I do have one tentative theory. Could the problem be
that movies are about moving pictures and we tend to remember in stills?
I made this suggestion once at a literary festival in response to a
question about the memory sequences in my novels, and I could see people
exchanging looks and pulling faces, so it could well be there's
something very peculiar about me. But I find I recall a scene from my
past not as a flowing narrative, but C at least initially C as a
picture, or tableau vivant, the details of which I then come back to
again and again to interrogate. It's somewhat like the way a lecturer
might project the image of a painting on a screen and talk about it.

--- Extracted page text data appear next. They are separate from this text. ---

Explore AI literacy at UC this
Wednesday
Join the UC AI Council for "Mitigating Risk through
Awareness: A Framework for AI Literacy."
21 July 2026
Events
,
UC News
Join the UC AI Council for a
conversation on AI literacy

Maybe that's why,We offer over 600 chipcard
at wholesale prices of 75% off retail. for me, the one film that comes
closest to memory is Terence Davies's Distant Voices, Still Lives in
which each "chapter" centres on something very like a still. I'll raise
this with Andrew. I'm hoping somebody or other can come up with a good
explanation.
My earliest television memory is of being taken to a
neighbour's house to watch the 1969 moon landing. For me, the great
event was the set itself C a small, juddering, black-and-white picture
trapped inside a lot of dark wood. Around that time, a Japanese friend
invited me home for tea. We knelt at a low table while her mother served
us tiny portions of beautiful things. Afterwards I was taken to admire
her father's television, the first colour set I'd seen. My lasting
impression was of the kind of colour I've come to associate with
migraines, a dull brightness that makes everything look like old sweet
wrappers. We didn't watch it so much as look at it.
My parents
bought a set when I was about eight and I discovered the joy of the
series. For a child, this was like returning to a favourite book only to
discover a whole new chapter, or opening a door to find friends waiting
outside. Who cares if they look like stuffed socks and hang out on a
blue planet eating soup? The Clangers was just the right combination of
the familiar and the fantastical. By the time I wanted something more
earthbound than The Clangers, there were the teenagers in The Tomorrow
People.You can order besthandsfreeaccess
cheap inside your parents. They had the same bad haircuts and spots as
we did, only they could teleport. Later, the teenagers I watched made a
virtue of being ordinary. Grange Hill seemed much like my Essex
comprehensive. I'd come home from school and watch school.